“DIRK GENTLY’S HOLISTIC DETECTIVE AGENCY We solve the whole crime We find the whole person Phone today for the whole solution to your problem (Missing cats and messy divorces a specialty)”
Douglas Adams has to be one of the most wacky and brilliant writers to have graced us with his talents. Dirk Gently is one of the characters created by this magnificent madman.
Who is Dirk Gently? Genius. Lunatic. Psychic. Bat. Detective. While there doesn’t seem to be a real definition to what a holistic detective agency is, in full, this much can be said. The interconnectedness of all things. And Douglas Adams is a writer of such. When I first read Dirk Gently’s Holistic Detective Agency, I was younger and probably had a much more difficult time finding the idiosyncrasies of British Humor, but none the less fell in love with the characters and the story. Adams mashes up words and phrases and ideologies and creates complex new ideas which seem like old ideas with perfectly reasonable explanations to everything from tea to the meaning of life. Not sure how he manages to make the mundane fanciful, while keeping it mundane, but that’s a good writer for you.
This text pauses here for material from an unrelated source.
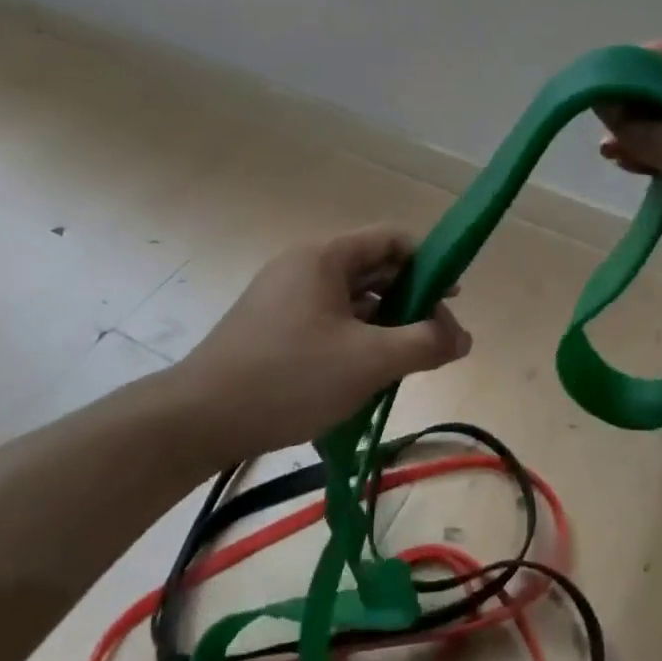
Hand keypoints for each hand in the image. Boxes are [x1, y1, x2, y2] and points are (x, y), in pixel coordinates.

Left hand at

The story itself is hard to explain. A series of time traveling conundrums, murder by monk, communications from the spirit world and a seriously stuck sofa. But to try and give a real explanation of such a unique story does it injustice and so I won’t. One must read the novel in order to understand what it is about.
This being the second go around with this novel I found myself laughing much more, most likely (as stated) due to my age and experience. I wanted to refresh myself of the characters before the BBC America series started later this year. When I first heard it was going to be turned into a television series I was ecstatic! Who wouldn’t be? A series about ghostly phenomenon and unknowns of time travel and world saving escapades by a fumbling, sarcastic and thoroughly self absorbed genius. That might not come across as everyones cup of tea, and so be it. Though the series is to be set within the states the writing looks to be keeping a gently British tone and so the dry wit should still be there. I look forward to the series and also look forward to visiting Dark Tea Time of the Soul once more.
The shame here is that we only got two Dirk Gently novels by Adams himself. Clearly those two novels have made impressions on a great deal of people however, and so the character Dirk lives on through other people’s eyes and imaginations. Thank you, Douglas Adams!